MEMÓRIAS DE UM SOFÁ

Tudo começou há alguns anos atrás...Estava lindo,novo em folha.Minhas cores, como na paleta de um artista plástico, alternavam de um tom pastel ,até um leve mostarda, finalizando num marrom café. Combinei perfeitamente com o espírito rústico do local, chão de tábua corrida,mesa colonial ,prateleiras de mogno .Sim ,definitivamente estava no lugar certo,de frente para a tv,ao lado de um cd player.Após o almoço era infalível ,sempre havia alguem se atirando sobre minhas almofadas para uma sonequinha...e quantos sonos embalei.Lembro da pequenina de pernas roliças ,com seus passinhos correndo pela casa.Estendia os bracinhos em minha direção,primeiro uma perna ,depois a outra e ...ufa ,sorria triunfante como quem acabara de escalar o Everest.Sempre gostei de aconchega-la durante seus programas favoritos , enquanto devorava com avidez pacotes de biscoito recheado.Até que um belo dia ...após um toque da campainha,eis que surge meu principal desafeto.Era uma bolinha preta e felpuda ,correndo e rodopiando pela casa .Parou próximo a uma das minhas pernas e..."espera aí meu chapa,isso não ,isso não,ISSO NÃO"implorei. Tarde demais ...senti o líquido quente escorrendo e gotejando sobre o piso encerado de madeira. " SPOT" alguém gritou..."cachorro feio ,vai ficar preso" e lá se ia ele com o rabo entre as pernas ,em busca de um esconderijo seguro.

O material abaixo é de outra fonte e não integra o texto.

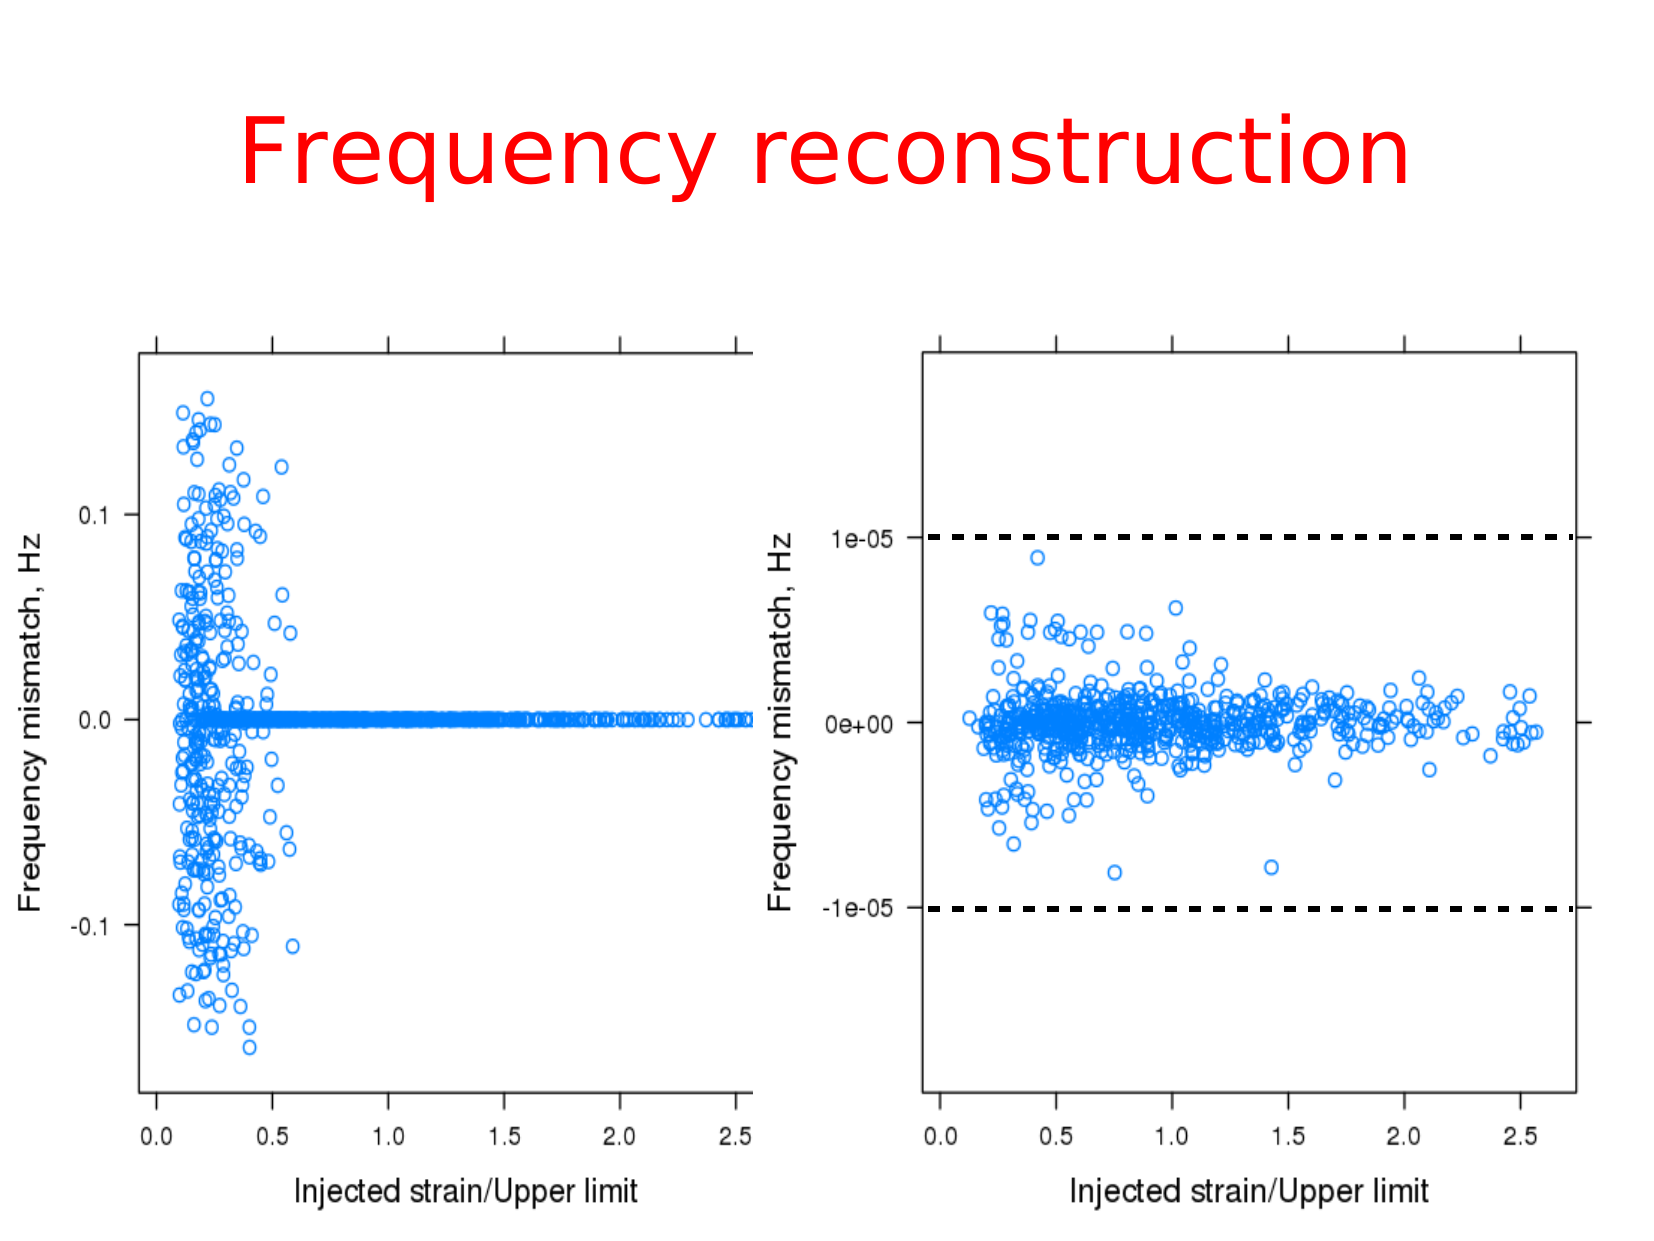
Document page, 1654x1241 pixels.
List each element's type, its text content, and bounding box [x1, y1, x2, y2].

title Frequency reconstruction [82, 49, 1571, 254]
picture [4, 253, 1652, 1237]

De onde estava podia observar pela janela ,as folhas das árvores amarelando no outono,as manhãs de céu azul do inverno, os passarinhos e seus ninhos na primavera e sentir o calor escaldante dos dias de Dezembro .A bolinha felpuda "ARG" ...cresceu e se transformou num novelo imenso... Agora , corria pela casa ,saltava com agilidade e... " EM CIMA DAS ALMOFADAS NÃO!" e lá estava eu ensopado e fedido . O pior era encarar a rotina do esfrega -esfrega nos dias de faxina , "MALDITO VIRALATA".

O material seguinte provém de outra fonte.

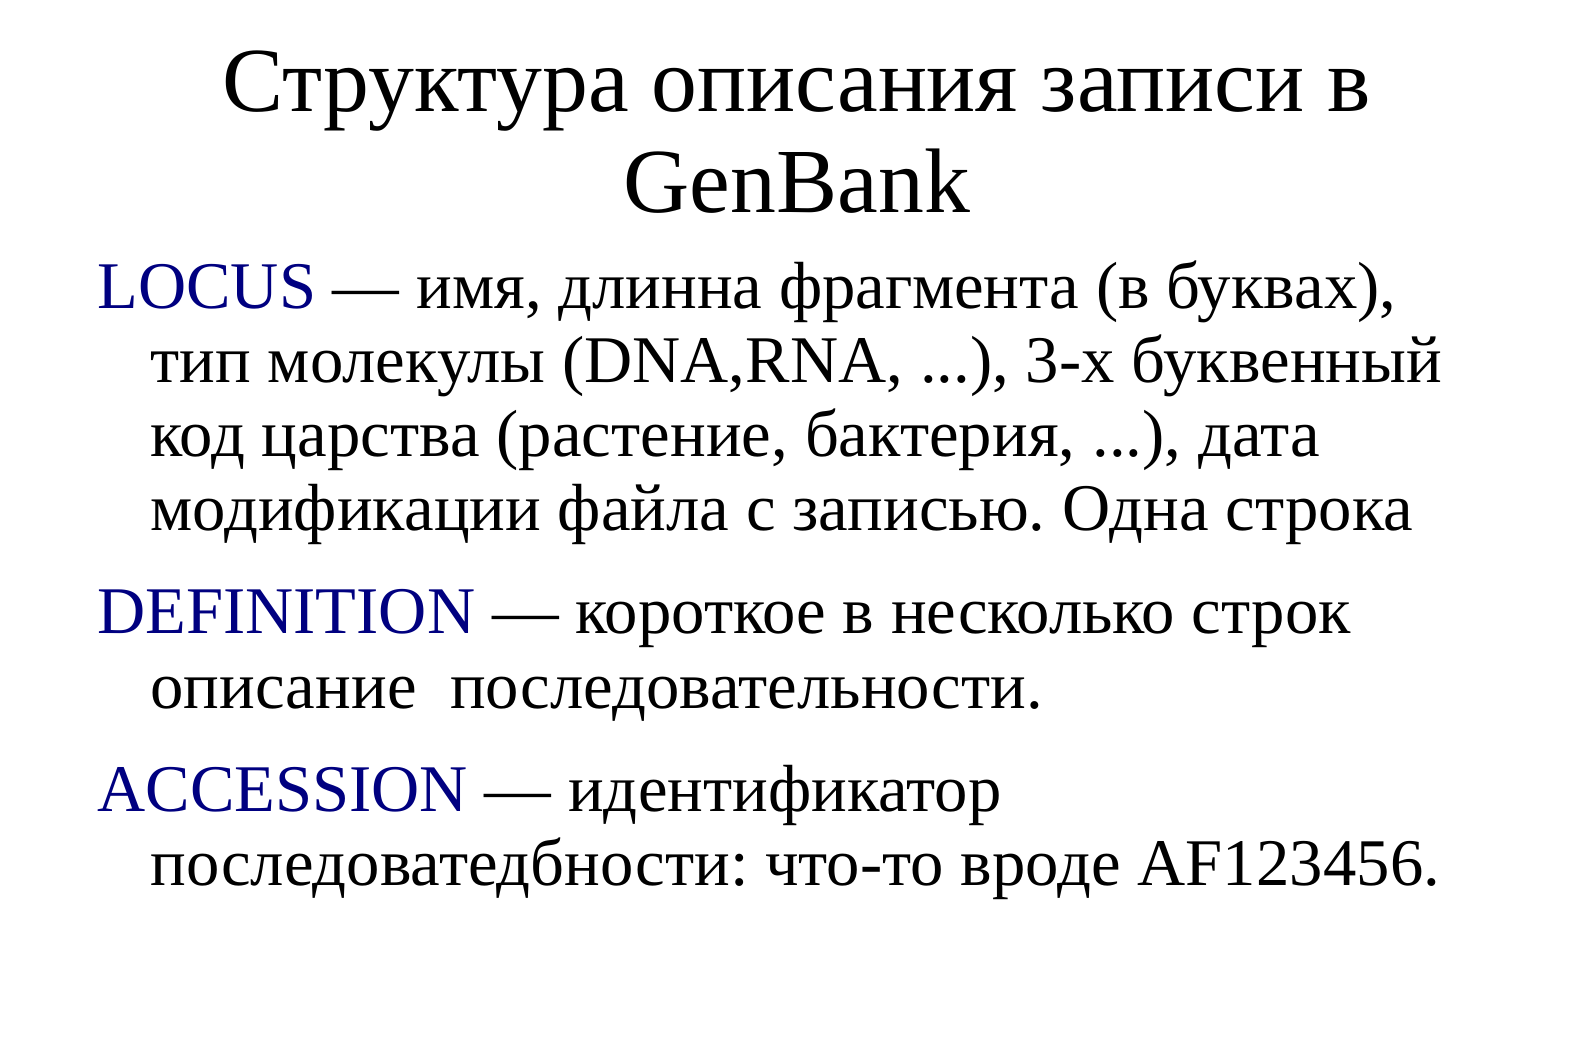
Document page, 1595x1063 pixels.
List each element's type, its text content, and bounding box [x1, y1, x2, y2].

list LOCUS — имя, длинна фрагмента (в буквах), тип молекулы (DNA,RNA, ...), 3-x буквенный код царства (растение, бактерия, ...), дата модификации файла с записью. Одна строка DEFINITION — короткое в несколько строк описание последовательности. ACCESSION — идентификатор последоватедбности: что-то вроде AF123456. [79, 248, 1515, 936]
title Структура описания записи в GenBank [79, 29, 1515, 233]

A pequerrucha tambem se transformara e as gotas de leite da mamadeira que frequentemente respingavam em mim foram substituidas por nódoas de refrigerante e migalhas de batata frita.Ainda assim gostava quando se espixava sobre mim e passava horas no telefone. Adorava ouvir suas gargalhadas e durante muitos anos fui seu principal confidente quando então enterrava o rosto entre minhas almofadas para que secasse suas lágrimas. "EI MEU CHAPA VAI TIRANDO A MÃO BOBA DAÍ" quando um certo cabeludo cismava em passar as tardes de Domingo refastelado sobre mim...Eu sempre dava um jeito de fazer com que ele fosse escorregando de mansinho pelas almofadas até cair no chão.

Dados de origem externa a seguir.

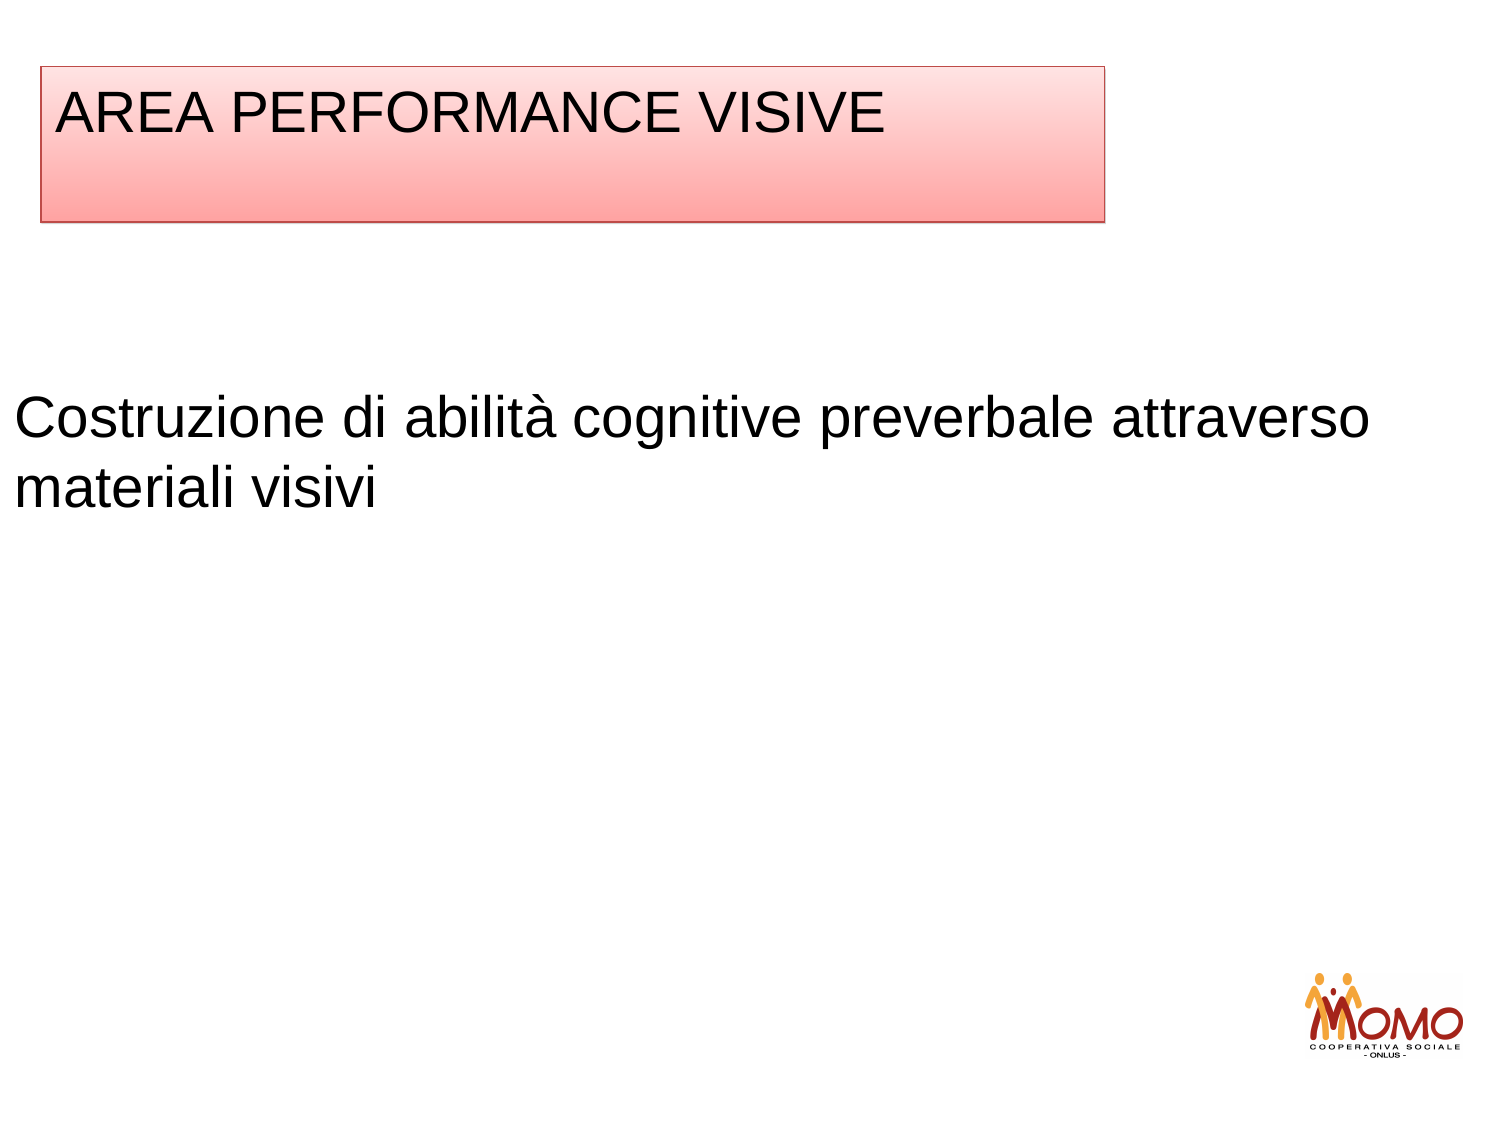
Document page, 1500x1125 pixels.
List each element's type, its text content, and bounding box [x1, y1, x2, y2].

picture [1305, 973, 1463, 1059]
text_box AREA PERFORMANCE VISIVE [41, 66, 1105, 222]
text_box Costruzione di abilità cognitive preverbale attraverso materiali visivi [0, 371, 1500, 527]
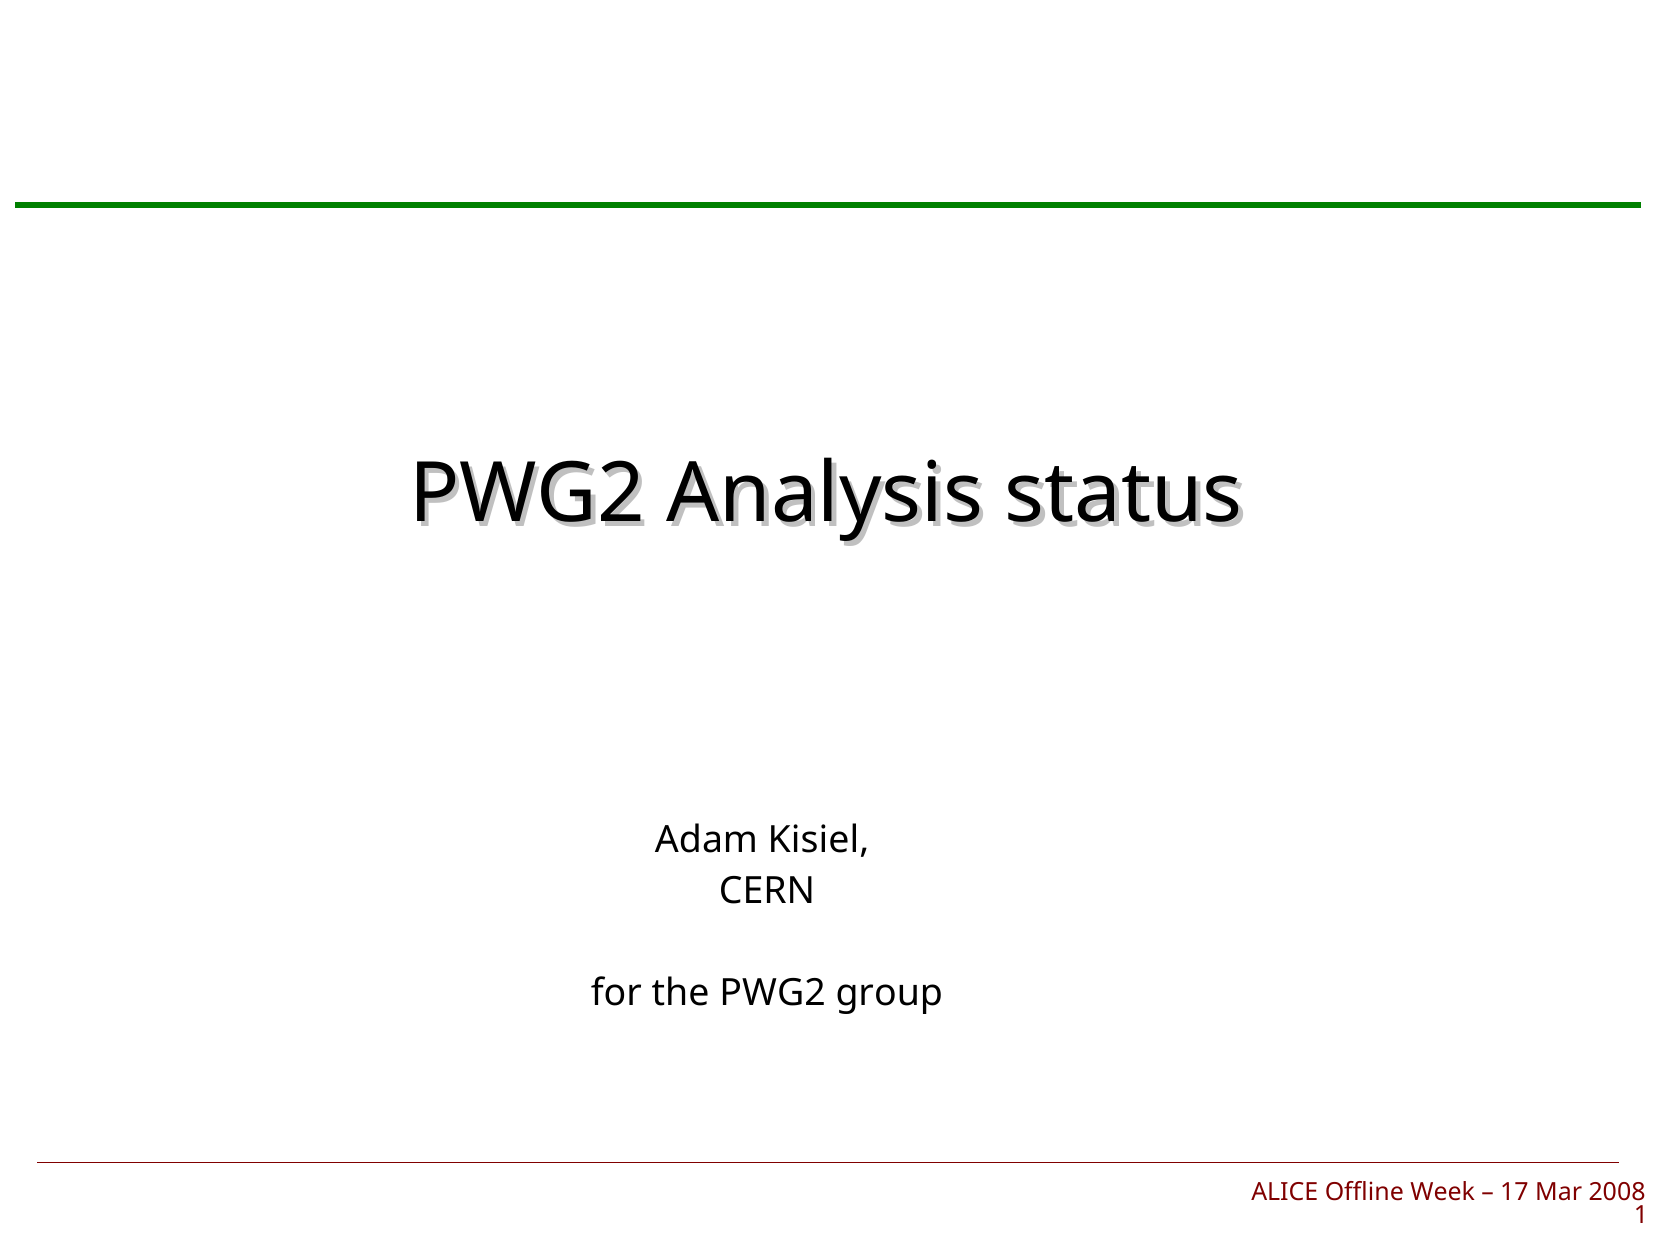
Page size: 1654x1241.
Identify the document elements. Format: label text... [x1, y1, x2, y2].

Nas noites de lua cheia e céu estrelado gostava de sentir o cheiro amadeirado do incenso de sândalo que anunciava um ritual de mantras e meditações . Mechas de um cabelo dourado vinham repousar sobre lenços de cores vibrantes displicentemente jogados sobre mim ,com os primeiros raios da manhã. Sentia o toque quente do seu corpo jovem sobre meu tecido ,moldando minhas almofadas com suas formas exuberantes.

Hoje ,só me restam lembranças.A minha pequena foi-se com o cabeludo

para algum outro sofá longe daqui...O novelo de cor negra já exibe vários fios grisalhos.Suas pernas já não são tão ágeis ...não consegue mais subir... Uma névoa branca recobre seus olhos que já não mais me enxergam e seu latido, fraco e rouco, quase não se faz mais presente.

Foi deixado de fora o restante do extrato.